Reviews

The Ceremony (15) |Close-Up Film Review

Dir: Jack King , UK, 2024, 92 mins, Kurdish/English/Romanian/Arabic  with subtitles

Cast: Tudor Cucu-Dumitrescu, Erdal Yildiz

Review by Carol Allen

This festival prize winner from writer/director King opens in a car wash in Bradford, where the workers are all illegal immigrants and are supervised by Cristi (Tudor Cucu-Dumitrescu), a young Romanian, who is a favourite of the boss.

It’s a fraught and racist environment.  When a customer complains that a valuable watch has been stolen from his car, suspicion falls on Mustafa (Mustafa Husseini), who refuses to own up and Cristi throws him out of the communal house, where they all doss down.  Later however he finds the man has committed suicide.  
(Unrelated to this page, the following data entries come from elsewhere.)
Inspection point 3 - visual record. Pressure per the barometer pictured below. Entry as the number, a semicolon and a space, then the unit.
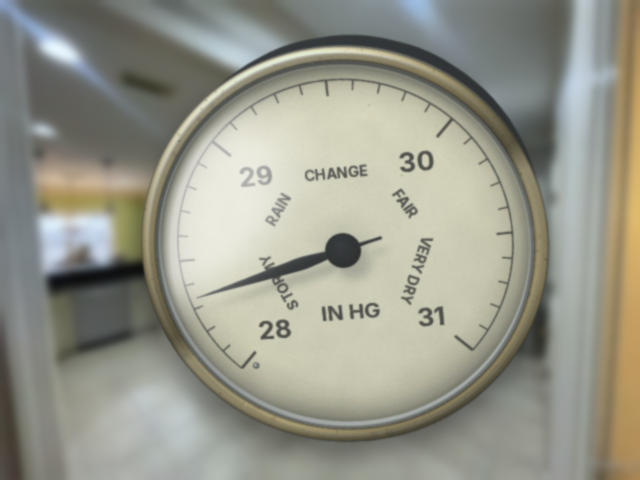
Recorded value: 28.35; inHg
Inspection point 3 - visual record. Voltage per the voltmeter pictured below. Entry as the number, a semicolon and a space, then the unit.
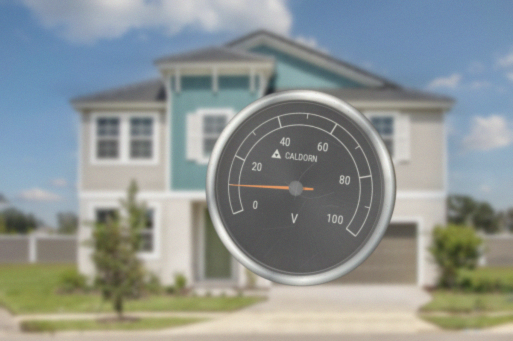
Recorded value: 10; V
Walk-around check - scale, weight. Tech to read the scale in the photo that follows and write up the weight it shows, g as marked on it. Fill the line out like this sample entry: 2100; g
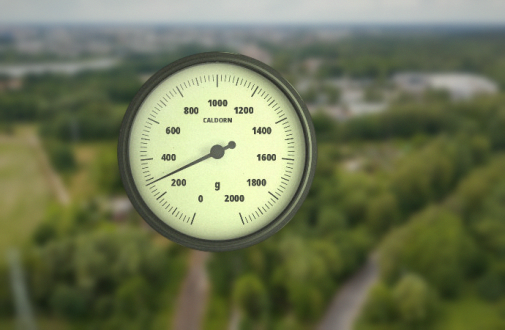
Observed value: 280; g
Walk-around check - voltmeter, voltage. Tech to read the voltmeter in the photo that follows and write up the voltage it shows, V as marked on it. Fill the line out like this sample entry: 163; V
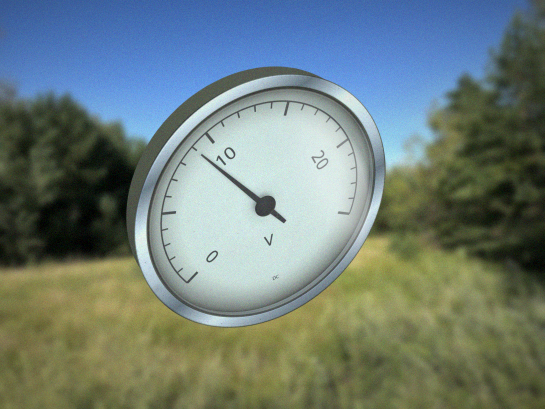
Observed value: 9; V
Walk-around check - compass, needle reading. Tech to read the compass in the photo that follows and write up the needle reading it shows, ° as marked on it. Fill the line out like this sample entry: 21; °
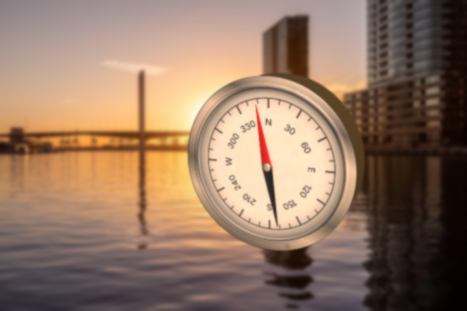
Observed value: 350; °
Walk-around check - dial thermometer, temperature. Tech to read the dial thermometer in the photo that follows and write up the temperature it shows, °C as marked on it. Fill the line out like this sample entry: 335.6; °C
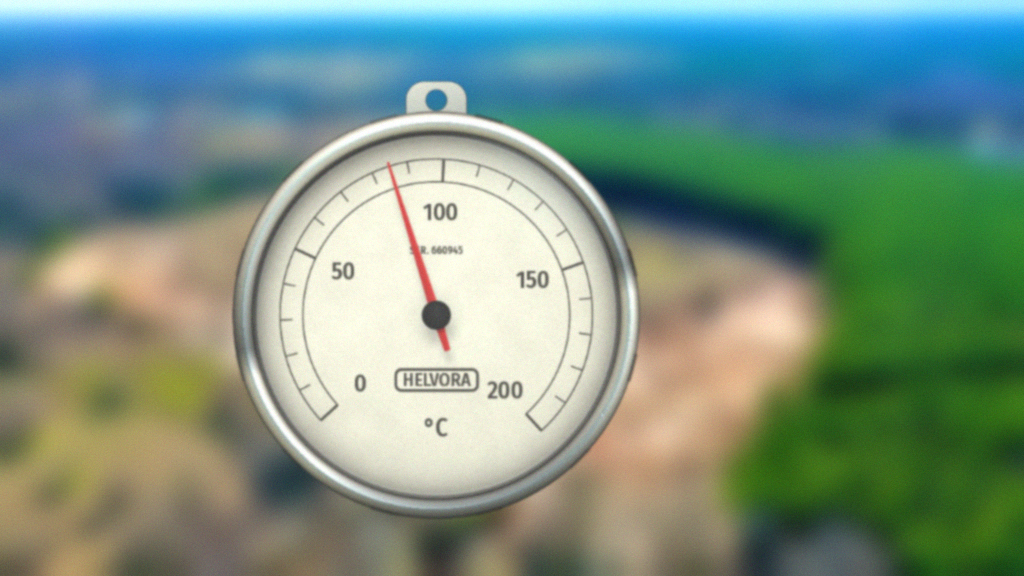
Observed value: 85; °C
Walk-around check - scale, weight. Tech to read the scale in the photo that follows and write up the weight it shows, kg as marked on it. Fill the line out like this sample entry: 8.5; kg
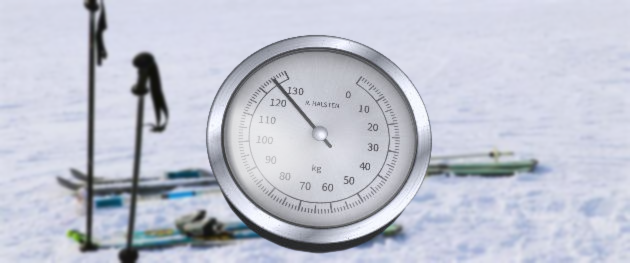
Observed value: 125; kg
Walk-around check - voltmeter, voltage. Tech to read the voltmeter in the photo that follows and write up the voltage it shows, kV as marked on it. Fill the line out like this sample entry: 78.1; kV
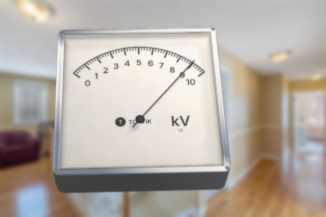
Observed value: 9; kV
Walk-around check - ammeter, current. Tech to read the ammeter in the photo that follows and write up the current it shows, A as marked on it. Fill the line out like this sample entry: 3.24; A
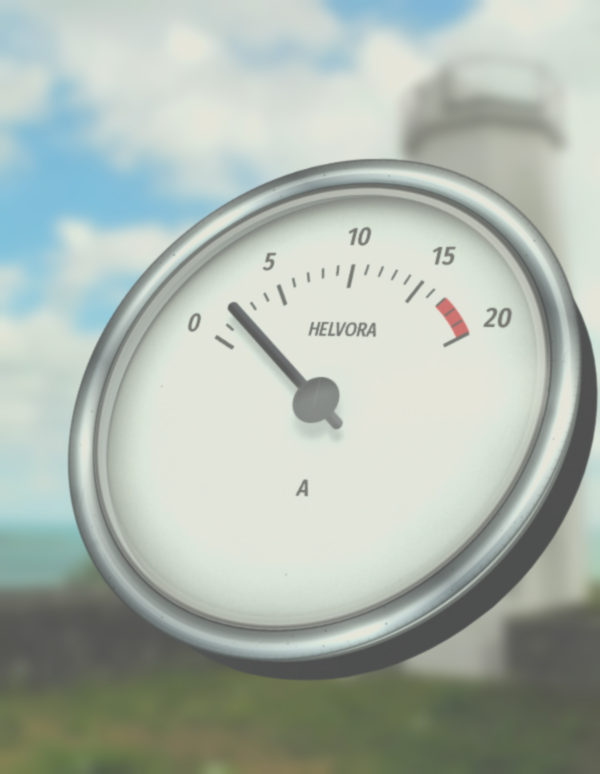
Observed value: 2; A
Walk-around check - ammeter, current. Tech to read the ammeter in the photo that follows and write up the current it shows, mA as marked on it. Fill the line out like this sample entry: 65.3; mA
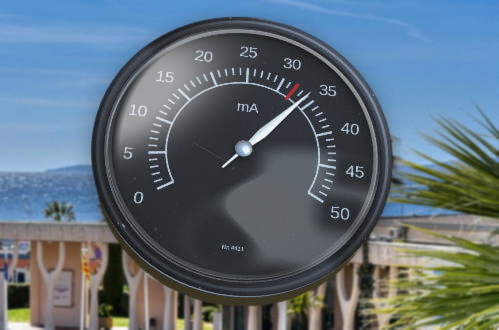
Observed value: 34; mA
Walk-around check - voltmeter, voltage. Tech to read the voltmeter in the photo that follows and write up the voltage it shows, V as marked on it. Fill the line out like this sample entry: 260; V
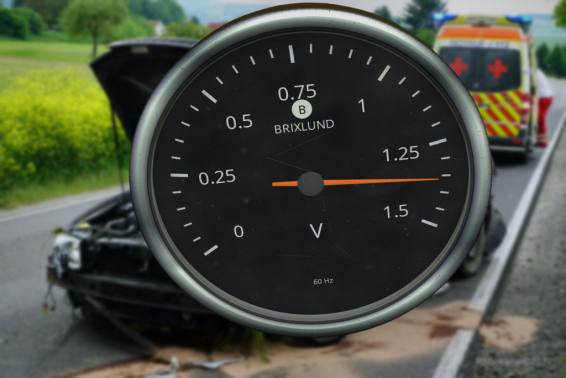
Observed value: 1.35; V
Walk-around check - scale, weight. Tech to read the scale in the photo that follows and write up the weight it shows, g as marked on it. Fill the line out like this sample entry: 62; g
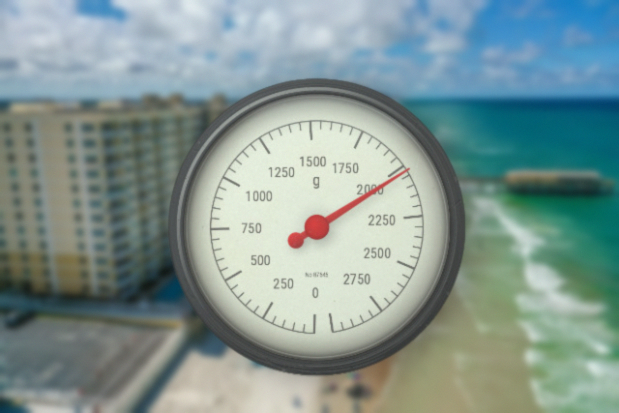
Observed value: 2025; g
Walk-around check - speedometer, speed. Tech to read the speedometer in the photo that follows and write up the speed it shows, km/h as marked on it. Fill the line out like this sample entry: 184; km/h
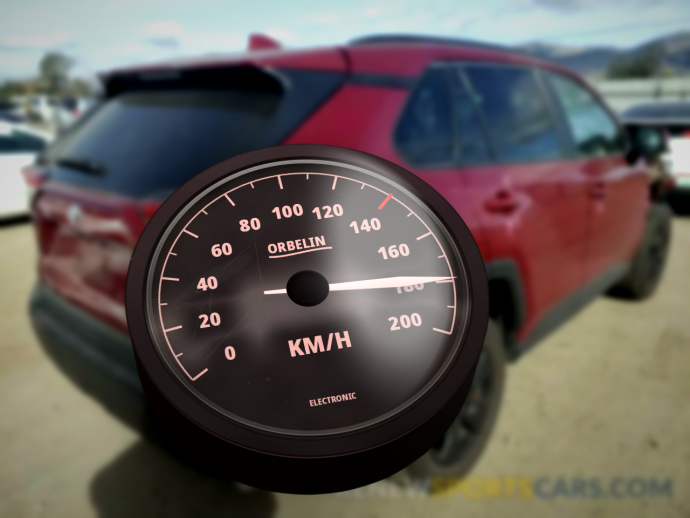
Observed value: 180; km/h
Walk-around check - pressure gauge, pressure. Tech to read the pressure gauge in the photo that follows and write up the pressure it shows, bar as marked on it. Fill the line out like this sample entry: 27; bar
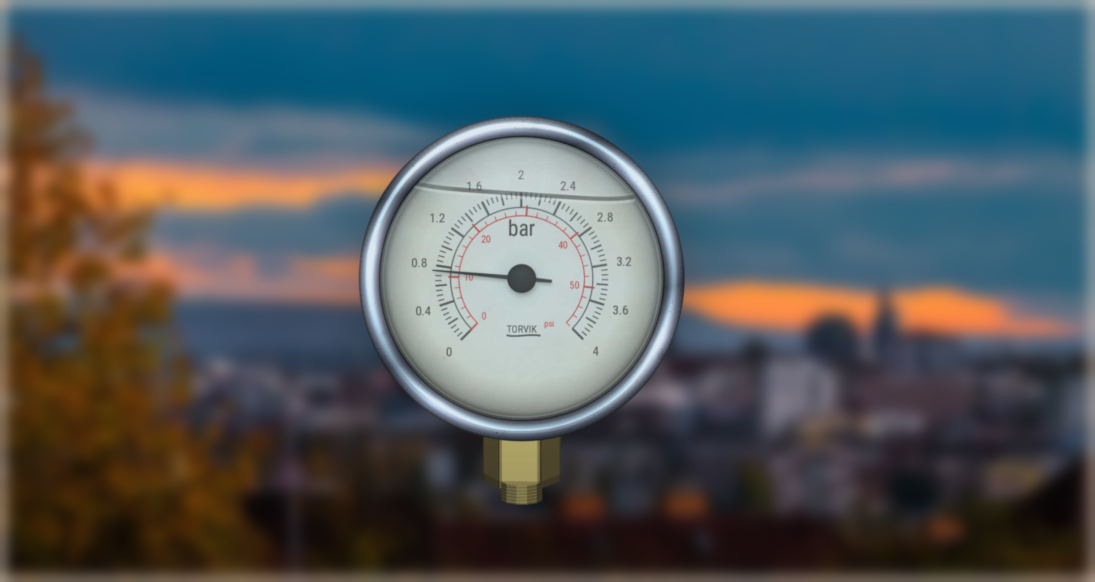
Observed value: 0.75; bar
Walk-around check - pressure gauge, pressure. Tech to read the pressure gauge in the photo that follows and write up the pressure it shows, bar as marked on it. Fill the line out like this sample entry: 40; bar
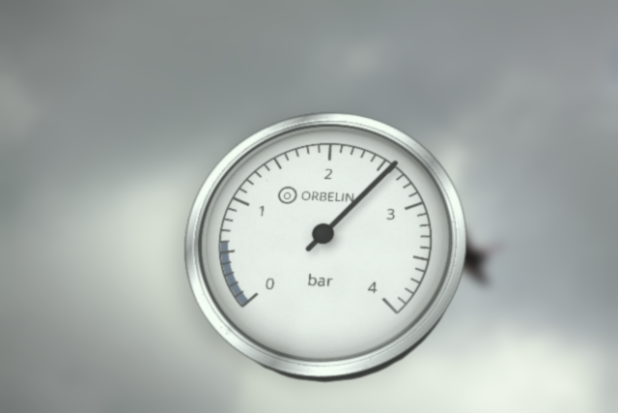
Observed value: 2.6; bar
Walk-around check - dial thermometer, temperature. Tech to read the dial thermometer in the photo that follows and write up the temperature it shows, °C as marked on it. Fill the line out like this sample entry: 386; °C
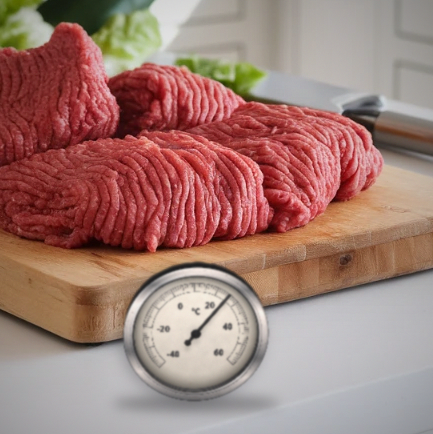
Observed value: 25; °C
He can’t call the police because of everyone’s illegal immigrant status, so with the help of Kurdish worker Yusuf (Erdal Yildiz) he hides the dead man in the firm’s van and drives out onto the Yorkshire moors looking for somewhere to dump the body.  

Yusuf, who like the deceased is a Muslim, has other ideas however.  He is determined to give the dead man a decent burial, a ceremony.  And as the two of them drive around looking for a solution to the dilemma, conflicts arise between them and the stories of both men are revealed.

A story about illegal immigrants currently has an unfortunate topicality, though I doubt the film will gain much sympathy from the anti-immigration lobby.   They won’t of course see it or even be aware of it.   The two main actors are both very good, though the story inside its classic structure is somewhat predictable.   It’s well directed and shot in an appropriately gloomy black and white, which fits the mood of the story, though it makes the sequences taking place at night sometimes difficult to follow

It’s the sort of film which wins praise and prizes at festivals.  King, himself mixed race and native to Bradford, won the Sean Connery Prize for Feature Film-making Excellence with it at last year’s Edinburgh Film Festival.  But it’s not the sort of film which is going to draw a large audience at your local cinema.   More likely to show up late one night on Channel 4 or one of the streaming channels.